📚 24 - December
Starting with the October 2024 post, I'm putting the book blog on partial hiatus. (Though it seems functionally I'm actually still making posts; just shorter.)
On my little holiday in the Rhineland, I brought two books that, I realized later, I had read the summer before I moved to Berlin when I was living in my car. I picked up Song of Solomon at a used bookshop in Marfa, and I read The Odyssey (maybe the Fagles translation?) sitting for hours in a Colorado hot spring. That wasn't a great idea; was itchy all over for the next day or two.
Both, in their own way, books of transition and travel.
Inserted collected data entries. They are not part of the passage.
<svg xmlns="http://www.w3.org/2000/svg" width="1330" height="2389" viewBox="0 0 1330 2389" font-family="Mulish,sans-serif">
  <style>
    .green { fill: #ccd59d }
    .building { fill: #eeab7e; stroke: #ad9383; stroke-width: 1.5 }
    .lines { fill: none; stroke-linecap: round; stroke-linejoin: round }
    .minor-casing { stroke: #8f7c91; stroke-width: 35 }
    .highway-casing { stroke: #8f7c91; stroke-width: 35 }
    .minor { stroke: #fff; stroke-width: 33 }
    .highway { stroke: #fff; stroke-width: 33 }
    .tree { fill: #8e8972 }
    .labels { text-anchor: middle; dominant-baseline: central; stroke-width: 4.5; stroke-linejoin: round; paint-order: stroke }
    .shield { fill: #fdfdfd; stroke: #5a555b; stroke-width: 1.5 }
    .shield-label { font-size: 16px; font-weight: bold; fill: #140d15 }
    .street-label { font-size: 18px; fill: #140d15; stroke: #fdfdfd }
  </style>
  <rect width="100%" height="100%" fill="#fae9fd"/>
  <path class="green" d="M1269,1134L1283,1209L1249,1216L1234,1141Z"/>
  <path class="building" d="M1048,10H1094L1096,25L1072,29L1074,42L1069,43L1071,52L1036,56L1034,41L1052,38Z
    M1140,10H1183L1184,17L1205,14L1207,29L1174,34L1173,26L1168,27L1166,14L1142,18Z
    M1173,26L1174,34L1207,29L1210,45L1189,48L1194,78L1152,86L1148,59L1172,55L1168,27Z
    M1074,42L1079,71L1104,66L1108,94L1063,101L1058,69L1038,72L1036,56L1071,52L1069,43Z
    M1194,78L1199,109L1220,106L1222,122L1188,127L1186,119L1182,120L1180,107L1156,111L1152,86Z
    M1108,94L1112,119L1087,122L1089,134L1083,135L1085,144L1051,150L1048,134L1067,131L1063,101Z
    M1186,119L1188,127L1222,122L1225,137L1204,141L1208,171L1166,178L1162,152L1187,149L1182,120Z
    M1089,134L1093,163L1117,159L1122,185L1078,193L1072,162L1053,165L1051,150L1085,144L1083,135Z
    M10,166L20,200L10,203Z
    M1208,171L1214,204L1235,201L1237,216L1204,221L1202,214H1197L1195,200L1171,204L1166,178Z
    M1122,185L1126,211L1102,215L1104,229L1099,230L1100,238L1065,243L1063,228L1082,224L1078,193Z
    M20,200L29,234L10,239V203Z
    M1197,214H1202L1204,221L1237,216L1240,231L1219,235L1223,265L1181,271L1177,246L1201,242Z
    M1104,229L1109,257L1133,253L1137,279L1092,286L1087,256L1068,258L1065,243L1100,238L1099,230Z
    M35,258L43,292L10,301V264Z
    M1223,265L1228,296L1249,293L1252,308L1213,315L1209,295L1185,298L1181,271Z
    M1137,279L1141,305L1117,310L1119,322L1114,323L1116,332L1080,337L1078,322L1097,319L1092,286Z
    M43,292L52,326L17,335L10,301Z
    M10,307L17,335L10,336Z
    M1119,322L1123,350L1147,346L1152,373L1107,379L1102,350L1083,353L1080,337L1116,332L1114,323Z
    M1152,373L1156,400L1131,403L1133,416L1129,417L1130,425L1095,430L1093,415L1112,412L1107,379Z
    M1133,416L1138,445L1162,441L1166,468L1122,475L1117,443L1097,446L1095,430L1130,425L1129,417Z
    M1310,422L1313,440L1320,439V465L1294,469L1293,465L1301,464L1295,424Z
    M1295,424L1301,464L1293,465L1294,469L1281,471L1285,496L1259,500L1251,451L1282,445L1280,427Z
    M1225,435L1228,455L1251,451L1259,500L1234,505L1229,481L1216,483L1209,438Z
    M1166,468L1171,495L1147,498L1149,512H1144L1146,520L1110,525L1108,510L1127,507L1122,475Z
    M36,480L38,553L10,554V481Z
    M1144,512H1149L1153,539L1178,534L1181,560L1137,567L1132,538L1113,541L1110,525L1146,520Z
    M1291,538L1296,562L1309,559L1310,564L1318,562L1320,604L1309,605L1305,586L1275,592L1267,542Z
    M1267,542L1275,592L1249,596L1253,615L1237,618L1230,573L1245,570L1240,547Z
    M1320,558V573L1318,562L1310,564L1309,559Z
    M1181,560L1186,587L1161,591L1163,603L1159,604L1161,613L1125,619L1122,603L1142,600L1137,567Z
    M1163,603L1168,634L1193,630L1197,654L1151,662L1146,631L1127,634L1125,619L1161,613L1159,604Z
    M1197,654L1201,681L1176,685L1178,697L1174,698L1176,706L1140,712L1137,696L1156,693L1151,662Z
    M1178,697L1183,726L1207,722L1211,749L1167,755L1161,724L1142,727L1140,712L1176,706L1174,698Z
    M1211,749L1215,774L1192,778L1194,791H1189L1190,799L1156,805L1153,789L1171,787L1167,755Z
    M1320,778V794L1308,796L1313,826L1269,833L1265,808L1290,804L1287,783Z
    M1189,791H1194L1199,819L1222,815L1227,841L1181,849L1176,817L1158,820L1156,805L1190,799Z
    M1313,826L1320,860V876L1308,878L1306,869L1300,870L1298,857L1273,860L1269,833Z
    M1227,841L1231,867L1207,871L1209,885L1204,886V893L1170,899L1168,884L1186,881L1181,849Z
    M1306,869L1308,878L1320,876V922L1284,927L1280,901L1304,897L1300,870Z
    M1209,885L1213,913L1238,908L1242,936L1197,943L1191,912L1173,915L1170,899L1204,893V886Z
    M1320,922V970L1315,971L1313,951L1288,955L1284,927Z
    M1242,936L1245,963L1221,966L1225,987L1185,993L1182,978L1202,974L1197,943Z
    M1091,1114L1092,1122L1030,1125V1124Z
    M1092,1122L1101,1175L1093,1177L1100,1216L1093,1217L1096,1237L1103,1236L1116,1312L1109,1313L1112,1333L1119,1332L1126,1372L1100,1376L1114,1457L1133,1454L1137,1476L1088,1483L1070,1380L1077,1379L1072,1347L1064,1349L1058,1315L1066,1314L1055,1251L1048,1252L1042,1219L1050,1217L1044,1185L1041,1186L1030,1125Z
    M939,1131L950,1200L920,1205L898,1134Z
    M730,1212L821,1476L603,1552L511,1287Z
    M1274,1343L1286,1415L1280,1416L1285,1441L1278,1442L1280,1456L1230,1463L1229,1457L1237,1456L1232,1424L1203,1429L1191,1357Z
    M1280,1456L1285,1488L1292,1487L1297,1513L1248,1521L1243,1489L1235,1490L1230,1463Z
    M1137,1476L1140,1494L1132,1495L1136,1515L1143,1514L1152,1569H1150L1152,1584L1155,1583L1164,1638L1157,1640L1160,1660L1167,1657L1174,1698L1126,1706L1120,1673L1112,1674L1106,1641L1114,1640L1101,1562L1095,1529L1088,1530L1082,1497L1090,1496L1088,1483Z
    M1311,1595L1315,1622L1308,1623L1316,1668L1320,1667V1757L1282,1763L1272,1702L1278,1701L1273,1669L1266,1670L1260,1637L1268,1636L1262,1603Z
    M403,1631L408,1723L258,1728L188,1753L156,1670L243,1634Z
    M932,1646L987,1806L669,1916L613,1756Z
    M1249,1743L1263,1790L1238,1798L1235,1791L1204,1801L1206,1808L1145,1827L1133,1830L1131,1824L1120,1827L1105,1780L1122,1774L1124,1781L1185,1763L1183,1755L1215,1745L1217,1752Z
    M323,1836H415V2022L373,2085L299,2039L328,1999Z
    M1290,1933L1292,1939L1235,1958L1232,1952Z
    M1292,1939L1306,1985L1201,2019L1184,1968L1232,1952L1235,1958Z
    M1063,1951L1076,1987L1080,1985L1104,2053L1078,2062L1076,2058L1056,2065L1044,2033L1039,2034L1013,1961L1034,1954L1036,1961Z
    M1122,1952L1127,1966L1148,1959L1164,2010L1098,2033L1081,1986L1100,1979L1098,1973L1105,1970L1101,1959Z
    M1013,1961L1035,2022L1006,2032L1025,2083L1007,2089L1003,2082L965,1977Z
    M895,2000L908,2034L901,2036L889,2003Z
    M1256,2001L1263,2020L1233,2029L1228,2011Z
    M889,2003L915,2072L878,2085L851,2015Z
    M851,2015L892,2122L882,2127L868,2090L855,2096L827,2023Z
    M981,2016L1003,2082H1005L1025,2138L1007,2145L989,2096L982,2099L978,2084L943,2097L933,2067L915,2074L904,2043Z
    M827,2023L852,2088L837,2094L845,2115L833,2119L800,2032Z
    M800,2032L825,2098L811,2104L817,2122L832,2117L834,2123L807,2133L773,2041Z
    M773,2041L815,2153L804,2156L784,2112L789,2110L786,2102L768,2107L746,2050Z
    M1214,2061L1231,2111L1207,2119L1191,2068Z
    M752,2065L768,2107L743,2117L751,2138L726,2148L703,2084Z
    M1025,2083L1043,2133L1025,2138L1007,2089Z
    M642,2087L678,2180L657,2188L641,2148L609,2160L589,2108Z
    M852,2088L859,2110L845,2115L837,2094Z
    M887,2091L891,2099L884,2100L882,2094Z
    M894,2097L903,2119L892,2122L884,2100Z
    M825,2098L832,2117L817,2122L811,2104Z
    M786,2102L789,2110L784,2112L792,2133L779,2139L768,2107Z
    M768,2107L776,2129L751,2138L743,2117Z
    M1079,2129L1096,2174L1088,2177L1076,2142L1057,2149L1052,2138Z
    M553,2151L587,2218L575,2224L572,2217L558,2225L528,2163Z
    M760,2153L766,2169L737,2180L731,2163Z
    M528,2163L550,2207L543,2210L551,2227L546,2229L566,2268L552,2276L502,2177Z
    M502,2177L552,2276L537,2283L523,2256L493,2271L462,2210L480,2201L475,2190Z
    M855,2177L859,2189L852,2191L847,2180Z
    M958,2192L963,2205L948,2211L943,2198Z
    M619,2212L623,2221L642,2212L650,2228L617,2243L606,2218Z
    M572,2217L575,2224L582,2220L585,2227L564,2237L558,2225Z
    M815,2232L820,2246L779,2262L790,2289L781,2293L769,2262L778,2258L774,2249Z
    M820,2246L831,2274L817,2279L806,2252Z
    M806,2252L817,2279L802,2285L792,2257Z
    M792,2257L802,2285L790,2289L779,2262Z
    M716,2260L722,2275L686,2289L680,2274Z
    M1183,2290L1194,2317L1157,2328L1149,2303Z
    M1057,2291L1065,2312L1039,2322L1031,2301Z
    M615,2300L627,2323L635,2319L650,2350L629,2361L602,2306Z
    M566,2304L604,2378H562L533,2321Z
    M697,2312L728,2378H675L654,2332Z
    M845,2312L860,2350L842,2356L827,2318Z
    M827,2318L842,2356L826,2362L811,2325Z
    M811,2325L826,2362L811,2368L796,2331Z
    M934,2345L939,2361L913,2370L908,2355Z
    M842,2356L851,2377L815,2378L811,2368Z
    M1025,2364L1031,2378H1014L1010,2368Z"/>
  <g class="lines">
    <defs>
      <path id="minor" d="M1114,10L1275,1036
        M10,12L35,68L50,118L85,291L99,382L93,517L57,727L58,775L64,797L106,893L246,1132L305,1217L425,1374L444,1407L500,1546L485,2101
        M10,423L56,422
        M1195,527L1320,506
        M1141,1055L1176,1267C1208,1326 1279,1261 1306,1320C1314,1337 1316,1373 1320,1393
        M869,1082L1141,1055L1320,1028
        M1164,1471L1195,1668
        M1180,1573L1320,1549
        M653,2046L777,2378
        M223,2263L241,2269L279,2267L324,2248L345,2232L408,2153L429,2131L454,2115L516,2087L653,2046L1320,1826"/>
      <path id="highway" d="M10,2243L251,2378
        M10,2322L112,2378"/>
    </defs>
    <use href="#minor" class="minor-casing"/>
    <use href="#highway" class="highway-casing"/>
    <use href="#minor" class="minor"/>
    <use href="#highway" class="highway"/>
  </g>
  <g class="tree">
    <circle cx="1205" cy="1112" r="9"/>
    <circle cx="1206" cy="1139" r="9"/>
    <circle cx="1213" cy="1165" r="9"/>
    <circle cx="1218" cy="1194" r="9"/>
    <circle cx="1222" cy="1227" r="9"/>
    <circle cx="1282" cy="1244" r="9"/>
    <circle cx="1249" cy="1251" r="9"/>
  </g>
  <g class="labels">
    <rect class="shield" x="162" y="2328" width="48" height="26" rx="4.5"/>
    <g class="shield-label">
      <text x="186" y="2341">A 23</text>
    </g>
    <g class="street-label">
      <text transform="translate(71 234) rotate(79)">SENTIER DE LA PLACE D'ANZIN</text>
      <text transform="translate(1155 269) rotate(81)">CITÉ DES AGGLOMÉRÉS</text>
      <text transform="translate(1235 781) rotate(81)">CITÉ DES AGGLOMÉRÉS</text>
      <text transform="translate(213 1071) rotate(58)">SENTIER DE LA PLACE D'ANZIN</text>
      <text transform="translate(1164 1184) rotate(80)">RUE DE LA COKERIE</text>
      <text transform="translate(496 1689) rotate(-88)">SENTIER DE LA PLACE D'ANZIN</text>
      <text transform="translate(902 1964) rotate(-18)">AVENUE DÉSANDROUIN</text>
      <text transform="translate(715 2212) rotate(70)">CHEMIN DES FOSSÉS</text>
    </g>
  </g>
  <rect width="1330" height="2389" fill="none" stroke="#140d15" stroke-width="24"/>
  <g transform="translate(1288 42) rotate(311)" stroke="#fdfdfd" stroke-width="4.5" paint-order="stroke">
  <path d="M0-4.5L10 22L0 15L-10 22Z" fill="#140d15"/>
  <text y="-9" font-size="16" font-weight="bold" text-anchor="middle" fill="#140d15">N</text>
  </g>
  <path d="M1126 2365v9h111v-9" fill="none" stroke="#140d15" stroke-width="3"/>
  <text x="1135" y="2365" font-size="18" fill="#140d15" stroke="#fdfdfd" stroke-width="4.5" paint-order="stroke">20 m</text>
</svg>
Homer (~700 BCE). The Odyssey. [trans. Emily Wilson]
I love this book!
Toni Morrison (1977). Song of Solomon.
What I remembered from this book was Part III—Milkman's journey to find his people down south, the rotten witchhouse filled with beautiful dogs, the archetypical or mythic hunts and songs and encounters wherein Milkman loses everything, including his watch.
Parts I and II have more a conventional novelistic structure—characters with secrets slowly revealed who behave in ways that conform to their ever-deepening personality; misunderstandings finally resolved in monologue that reveal to both the characters and the reader. This novelistic thatchwork seems to come loose in Part III and fly away in the wind.